Anche Camillo Sbarbaro era completamente isolato dal mondo accademico e, come Cengia-Sambo, non lasciò la scuola. Sbarbaro era una personalità molto interessante, e attualmente è considerato tra i classici della poesia italiana moderna; il suo interesse per i licheni era principalmente estetico e alcuni dei suoi scritti in prosa dedicati a questi organismi sarebbero degni di essere tradotti in altre lingue. Pur non essendo uno specialista, aveva un occhio molto acuto e riunì un importante erbario che, per mancanza di denaro, fu costretto a vendere, almeno in parte, a istituzioni straniere. A differenza di Cengia-Sambo, tuttavia, Sbarbaro era in stretto contatto con diversi lichenologi stranieri, ai quali inviò gran parte del suo materiale per l'identificazione. Per questo motivo i licheni da lui raccolti figurano tra le poche collezioni italiane della prima metà del XX secolo citate nelle monografie moderne. I pochi articoli scientifici pubblicati da Sbarbaro, che sintetizzano i risultati delle sue ricerche, principalmente in Liguria e nel nord della Toscana, sono i migliori contributi floristici riguardanti l'Italia apparsi in questo periodo.

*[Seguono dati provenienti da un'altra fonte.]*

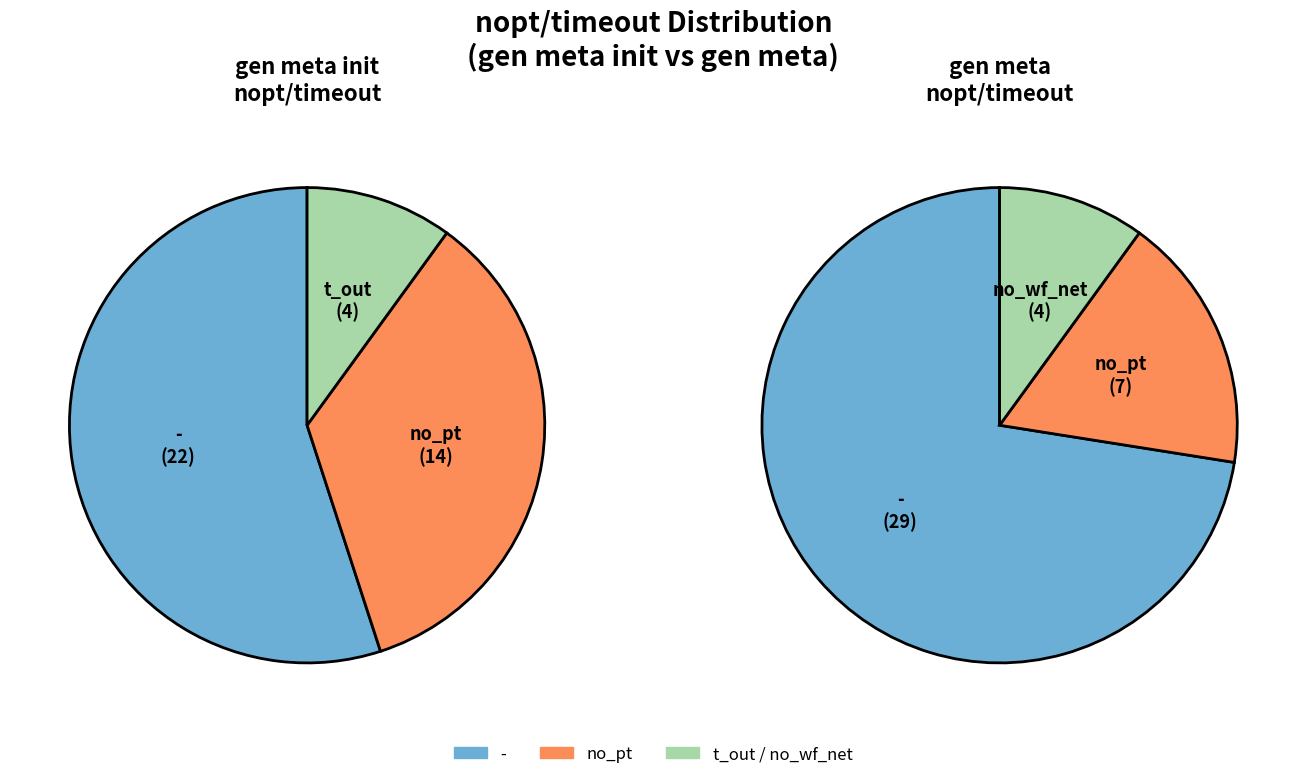

Which slice is the largest?

-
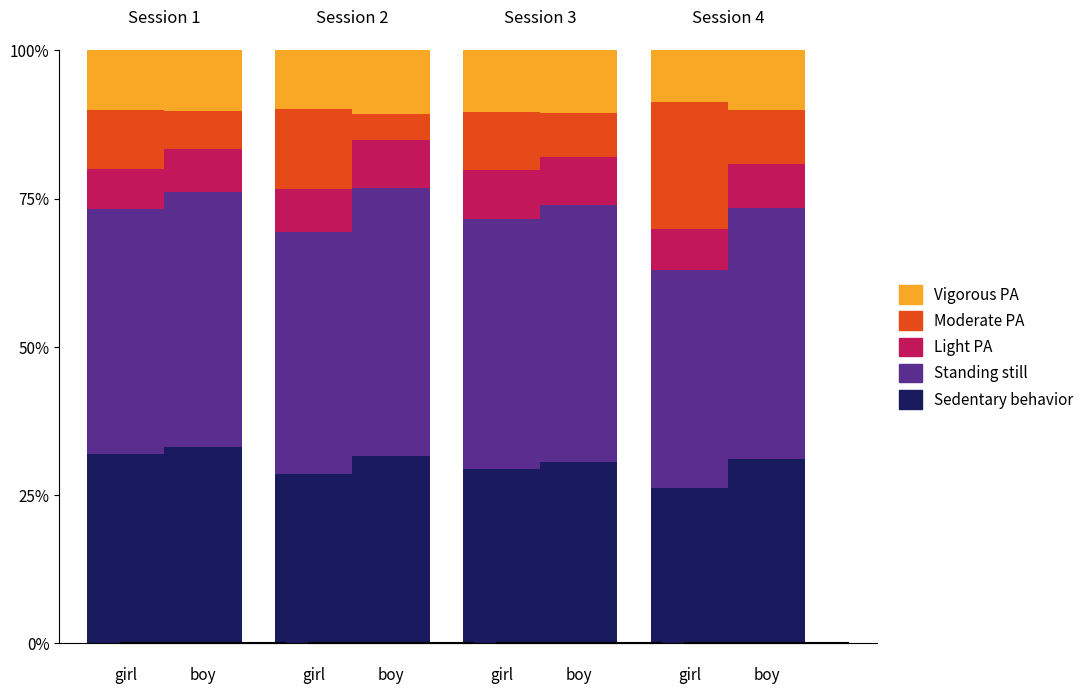

Are the bars horizontal?

No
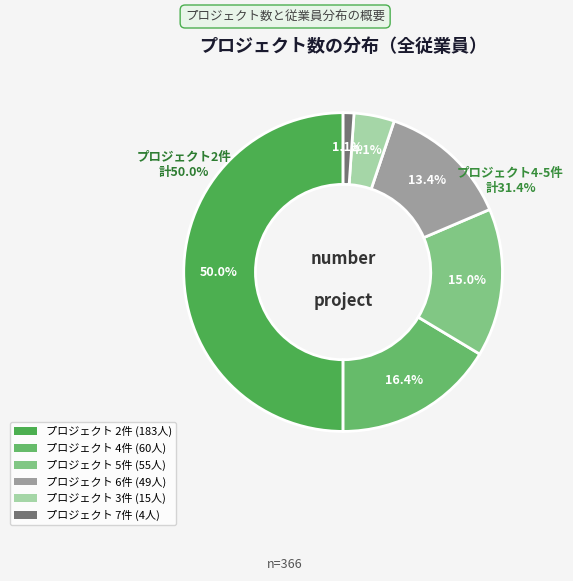

What is the largest slice in the pie chart?

2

Fino agli anni '80 del secolo scorso, l'unica attività lichenologica svolta all'interno di un'università era quella di Ruggero Tomaselli, eminente botanico molto versatile, che per un certo periodo fu anche presidente della Società Botanica Italiana. La produzione lichenologica di Tomaselli, tuttavia, non può essere considerata importante per il progresso di questa disciplina. Egli pubblicò molto poco sulla floristica dei licheni e non fondò una scuola di lichenologia; durante gli ultimi anni della sua vita, la lichenologia si estinse praticamente nelle università italiane.

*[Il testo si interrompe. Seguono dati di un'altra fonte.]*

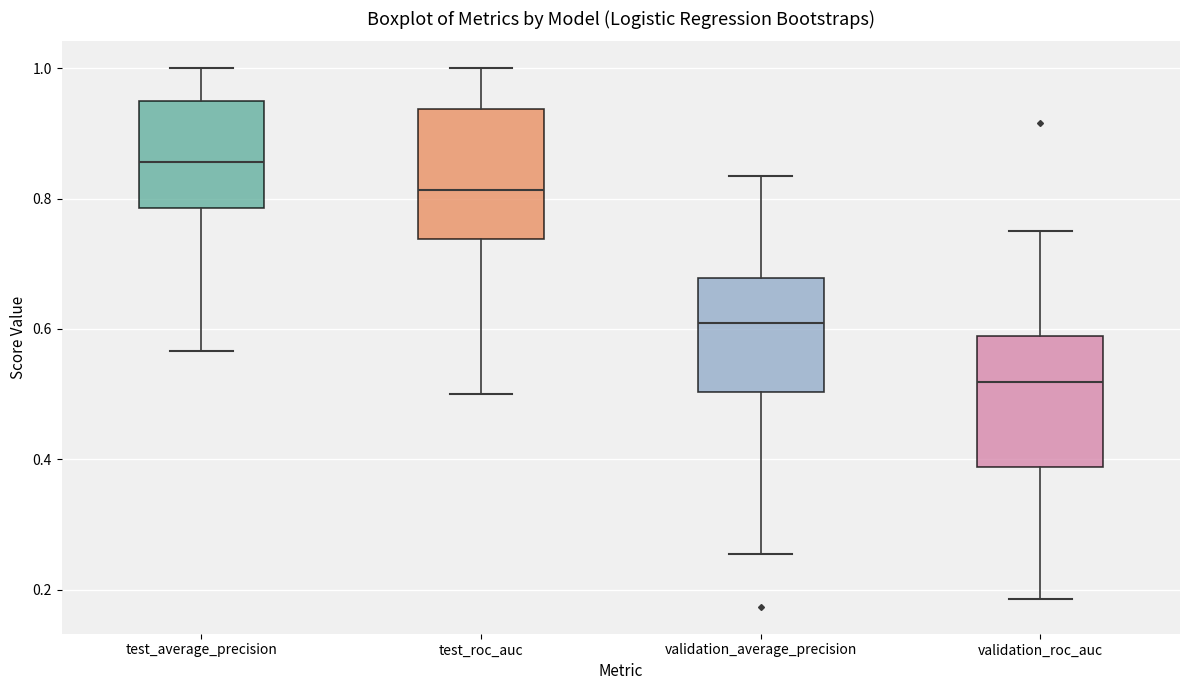

Which box's median line is the highest?

test_average_precision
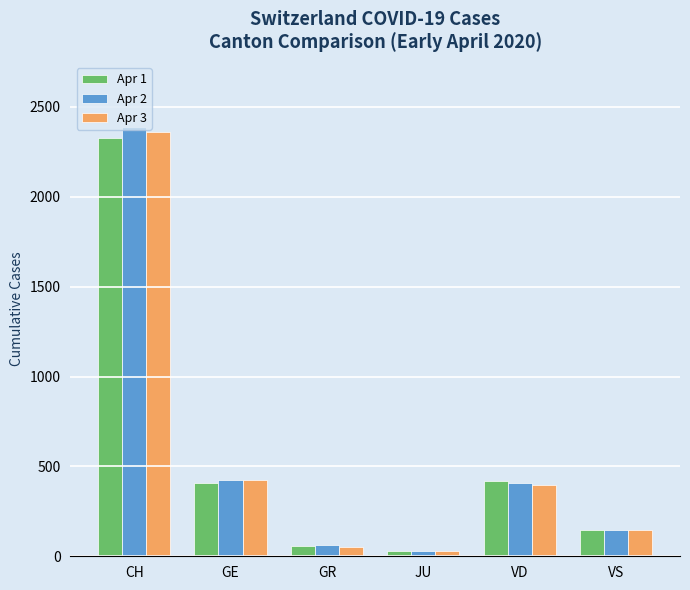

Are the bars grouped side by side (vs. stacked)?

Yes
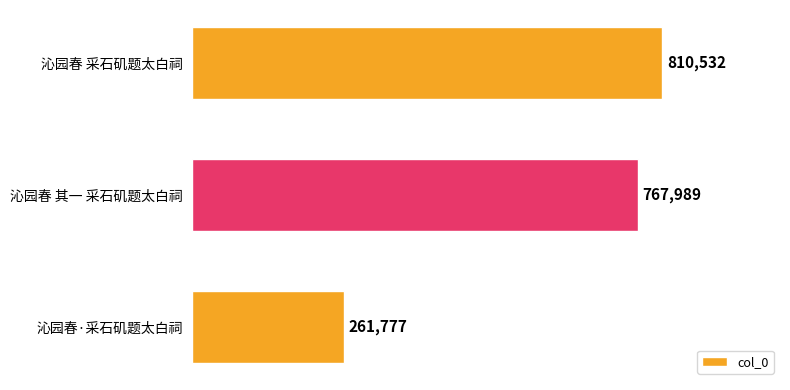

What is the difference between the maximum and minimum values?

548755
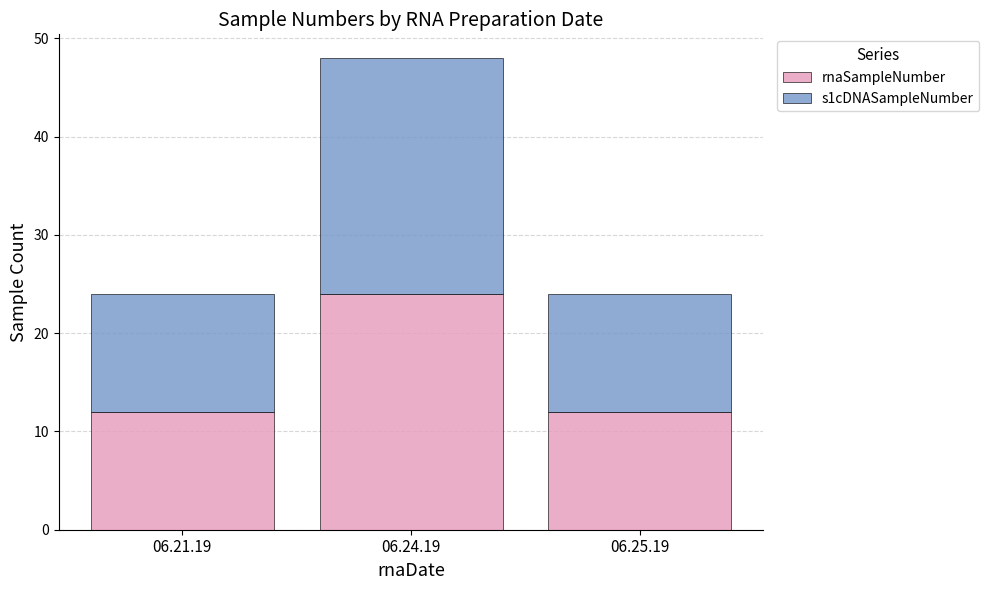

Are the bars grouped side by side (vs. stacked)?

No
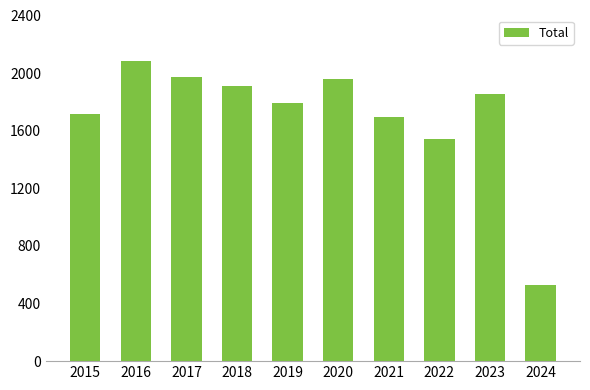

At which category does the chart reach its peak across all series?

2016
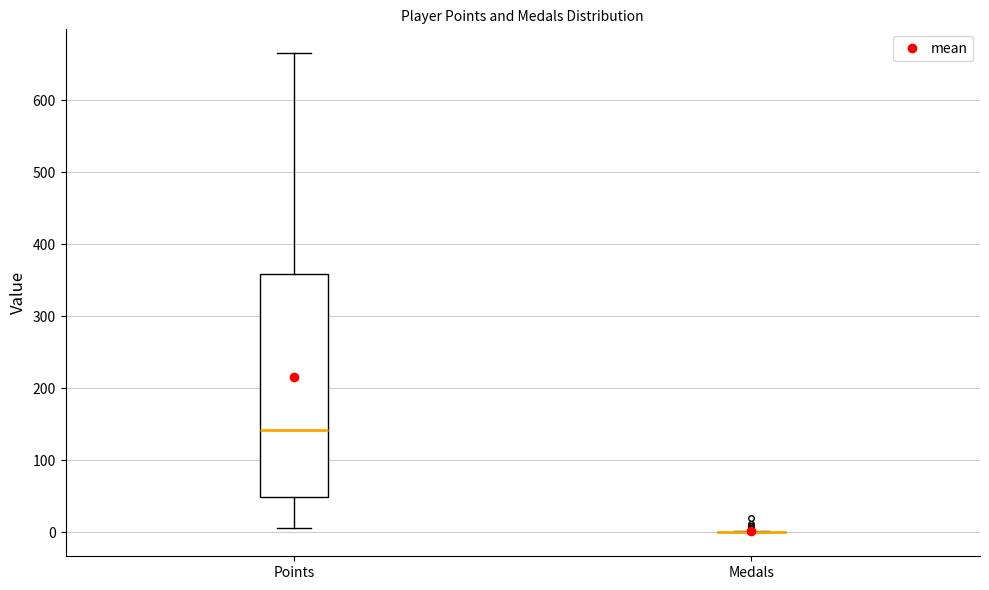

Reading left to right, transcribe this box plot: for each box, give where its median line is, the range the box spans, and where its two whiskers end, as read against the y-axis. The values are not printed on the chart, so give them approximately, as read against the axis.

Points: median 140, box 50 to 360, whiskers 10 to 670
Medals: box collapsed to a line at 0, whiskers 0 to 0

All'estero, tuttavia, la situazione era molto diversa e, a partire dalla fine della seconda guerra mondiale, la lichenologia conobbe una crescita straordinariamente intensa in diversi paesi Europei. Gli effetti di questa situazione si avvertirono anche nelle Università Italiane e negli anni '70 diversi giovani botanici italiani iniziarono a impegnarsi nello studio dei licheni. Un primo corso di lichenologia fu organizzato a Trieste nel 1986 e vide la partecipazione di 30 persone provenienti da ogni parte d'Italia. In quell'occasione fu deciso di fondare una Società Lichenologica ltaliana, il cui primo incontro si tenne a Trieste nel 1987. Un grande interesse fu suscitato, a livello nazionale, dalle attività della Società nel monitoraggio dell'inquinamento atmosferico con licheni e nello studio dell'interazione tra licheni e monumenti. Attualmente, la Società continua un'intensa attività che comprende l'organizzazone di corsi ed escursioni e la pubblicazione di un Notiziario.
Gli ultimi sviluppi sono troppo recenti per essere trattati in una prospettiva storica. In ogni caso, tra il 1983 e il 2016 i lichenologi italiani hanno prodotto oltre 1000 lavori dedicati ad aspetti molto diversi della biologia dei licheni, con un elevato numero di articoli su riviste internazionali, in particolare nei settori dell'ecologia e della fisiologia.